Bored well can be put in with inexpensive hand tools. First a 1-ft.-deep hole is driven with a pick or crowbar, then the borer introduced. As the borer penetrates, segments are added to its rod to accommodate increased depth. Periodically, the borer must be lifted to empty the hole of loosened cuttings. Boring is impractical for wells deeper than 50 ft. Moreover, if a large stone or a rock formation is met, the operator has to abandon the hole and start again elsewhere. After water is encountered, the well pipe and water intake are installed.

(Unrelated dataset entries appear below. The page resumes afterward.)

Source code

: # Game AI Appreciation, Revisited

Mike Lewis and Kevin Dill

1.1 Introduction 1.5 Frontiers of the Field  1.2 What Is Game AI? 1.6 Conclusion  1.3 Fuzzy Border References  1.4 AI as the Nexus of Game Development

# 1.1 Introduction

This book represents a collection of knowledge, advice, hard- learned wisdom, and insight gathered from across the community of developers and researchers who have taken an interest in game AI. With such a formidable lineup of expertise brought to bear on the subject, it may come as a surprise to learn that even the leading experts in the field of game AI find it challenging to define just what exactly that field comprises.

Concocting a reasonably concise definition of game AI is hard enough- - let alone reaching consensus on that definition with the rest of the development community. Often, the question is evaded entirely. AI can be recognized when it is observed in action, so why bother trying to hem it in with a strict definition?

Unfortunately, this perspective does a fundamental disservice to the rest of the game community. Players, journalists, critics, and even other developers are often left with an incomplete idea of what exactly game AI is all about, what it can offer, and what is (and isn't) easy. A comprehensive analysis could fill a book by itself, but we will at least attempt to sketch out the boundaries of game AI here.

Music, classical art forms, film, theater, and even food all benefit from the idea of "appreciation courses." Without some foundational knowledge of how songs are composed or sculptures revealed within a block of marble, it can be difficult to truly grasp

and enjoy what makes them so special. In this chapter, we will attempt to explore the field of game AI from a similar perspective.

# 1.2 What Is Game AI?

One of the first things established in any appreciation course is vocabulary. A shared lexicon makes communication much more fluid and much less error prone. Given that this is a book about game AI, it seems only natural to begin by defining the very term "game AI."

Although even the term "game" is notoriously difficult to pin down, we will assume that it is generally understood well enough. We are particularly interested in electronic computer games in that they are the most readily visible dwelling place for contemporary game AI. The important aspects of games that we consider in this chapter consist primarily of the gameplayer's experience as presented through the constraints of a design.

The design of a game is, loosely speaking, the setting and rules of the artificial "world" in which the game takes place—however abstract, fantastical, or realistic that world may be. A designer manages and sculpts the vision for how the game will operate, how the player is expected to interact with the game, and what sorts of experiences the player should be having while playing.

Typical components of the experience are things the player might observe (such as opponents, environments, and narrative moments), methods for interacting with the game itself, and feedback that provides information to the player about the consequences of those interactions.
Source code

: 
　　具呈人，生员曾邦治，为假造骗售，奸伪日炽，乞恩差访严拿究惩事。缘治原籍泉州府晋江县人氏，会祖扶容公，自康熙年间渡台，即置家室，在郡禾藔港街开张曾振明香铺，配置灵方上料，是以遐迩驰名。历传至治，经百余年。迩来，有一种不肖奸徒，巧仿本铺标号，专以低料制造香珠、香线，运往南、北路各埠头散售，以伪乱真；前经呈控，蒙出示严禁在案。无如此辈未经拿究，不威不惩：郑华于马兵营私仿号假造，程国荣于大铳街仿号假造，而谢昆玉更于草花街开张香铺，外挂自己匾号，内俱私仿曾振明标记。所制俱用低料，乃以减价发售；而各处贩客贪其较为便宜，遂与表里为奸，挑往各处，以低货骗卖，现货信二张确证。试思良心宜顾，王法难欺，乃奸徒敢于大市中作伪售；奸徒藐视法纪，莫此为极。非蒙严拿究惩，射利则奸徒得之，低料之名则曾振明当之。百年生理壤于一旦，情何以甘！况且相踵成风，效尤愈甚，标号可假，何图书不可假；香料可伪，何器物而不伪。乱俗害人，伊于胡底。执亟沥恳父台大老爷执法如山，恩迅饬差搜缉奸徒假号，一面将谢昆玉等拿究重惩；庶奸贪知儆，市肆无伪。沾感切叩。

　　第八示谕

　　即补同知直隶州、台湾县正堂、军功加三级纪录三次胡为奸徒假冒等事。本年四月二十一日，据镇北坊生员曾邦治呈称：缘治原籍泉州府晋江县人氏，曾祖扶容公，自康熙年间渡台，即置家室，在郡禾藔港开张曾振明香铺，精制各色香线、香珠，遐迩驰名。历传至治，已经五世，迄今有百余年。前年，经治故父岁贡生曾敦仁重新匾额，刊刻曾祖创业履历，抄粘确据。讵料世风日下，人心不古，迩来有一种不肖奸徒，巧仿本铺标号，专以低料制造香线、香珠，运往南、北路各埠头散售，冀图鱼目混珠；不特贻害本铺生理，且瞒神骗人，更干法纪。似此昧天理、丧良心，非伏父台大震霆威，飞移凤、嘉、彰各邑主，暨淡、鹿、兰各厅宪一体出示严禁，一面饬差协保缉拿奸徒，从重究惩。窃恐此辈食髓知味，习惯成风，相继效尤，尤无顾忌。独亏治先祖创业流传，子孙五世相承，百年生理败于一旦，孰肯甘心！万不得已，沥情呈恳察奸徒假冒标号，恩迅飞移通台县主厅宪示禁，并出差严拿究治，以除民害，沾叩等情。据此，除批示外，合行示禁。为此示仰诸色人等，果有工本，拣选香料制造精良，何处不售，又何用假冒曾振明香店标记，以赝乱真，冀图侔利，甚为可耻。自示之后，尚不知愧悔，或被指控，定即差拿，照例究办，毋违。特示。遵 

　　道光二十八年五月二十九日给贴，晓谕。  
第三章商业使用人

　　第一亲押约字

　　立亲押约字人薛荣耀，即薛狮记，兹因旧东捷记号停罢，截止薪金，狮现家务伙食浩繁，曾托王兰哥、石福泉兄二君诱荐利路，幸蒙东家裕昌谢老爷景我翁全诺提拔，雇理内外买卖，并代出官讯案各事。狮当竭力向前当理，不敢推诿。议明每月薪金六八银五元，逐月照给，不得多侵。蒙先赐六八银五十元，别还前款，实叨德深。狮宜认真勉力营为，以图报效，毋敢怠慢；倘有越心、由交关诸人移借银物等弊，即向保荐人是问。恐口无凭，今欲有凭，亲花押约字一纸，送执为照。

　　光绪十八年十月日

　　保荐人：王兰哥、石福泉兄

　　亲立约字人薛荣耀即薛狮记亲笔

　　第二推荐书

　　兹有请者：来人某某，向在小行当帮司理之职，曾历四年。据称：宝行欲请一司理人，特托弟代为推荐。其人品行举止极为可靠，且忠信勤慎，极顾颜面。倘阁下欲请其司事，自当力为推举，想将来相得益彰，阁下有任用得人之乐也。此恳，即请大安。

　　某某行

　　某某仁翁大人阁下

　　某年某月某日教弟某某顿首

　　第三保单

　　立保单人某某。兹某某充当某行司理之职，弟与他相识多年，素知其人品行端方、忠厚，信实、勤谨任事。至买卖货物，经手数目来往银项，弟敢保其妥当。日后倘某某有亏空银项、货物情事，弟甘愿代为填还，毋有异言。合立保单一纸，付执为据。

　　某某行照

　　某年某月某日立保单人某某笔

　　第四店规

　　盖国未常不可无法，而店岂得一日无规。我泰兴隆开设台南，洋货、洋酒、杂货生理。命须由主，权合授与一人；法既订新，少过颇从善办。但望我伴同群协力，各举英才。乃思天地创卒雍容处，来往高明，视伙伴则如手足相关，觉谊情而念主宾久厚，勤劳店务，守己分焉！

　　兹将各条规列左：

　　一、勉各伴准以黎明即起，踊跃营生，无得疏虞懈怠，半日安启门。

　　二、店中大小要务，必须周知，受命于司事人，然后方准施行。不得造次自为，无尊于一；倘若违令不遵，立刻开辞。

A driven well is made by hammering a pipe directly into the ground. The pipe is screened since once in the water it will become your water intake. Driven wells an be made with basic equipment and go to depths up to 150 ft. To see if you have hit water lower a weighted string down the pipe then raise it to see if it is wet. Once water is reached drive the pipe an extra 10 to 20 feet to make for sure you have water.
Water-jetted well can be put in fairly rapidly with a pump that forces water down a pipe. The water pressure jars the soil loose and forces it up the well hole to the surface. As the well deepens, the pipe should be rotated periodically to help keep it vertical. The mud in the upward flowing water helps to line the well wall and prevent crumbling. A casing, installed as the well is being jetted, will further reinforce the wall. If no rock formation is encountered along the way, a strong pump can jet a 1-ft.-diameter well to a depth of 300 ft.
The most expensive and complicated method of acquiring water is with a drilled well. These wells can go down thousands of feet and is only limited by the equipment used. Once water is reached the hole is enlarged and a pipe, a deep well pump are installed. This type of well can cost a lot but you are virtually assured a constant supply of good, clean drinking water.
Now that your homestead has water ANYTHING is possible!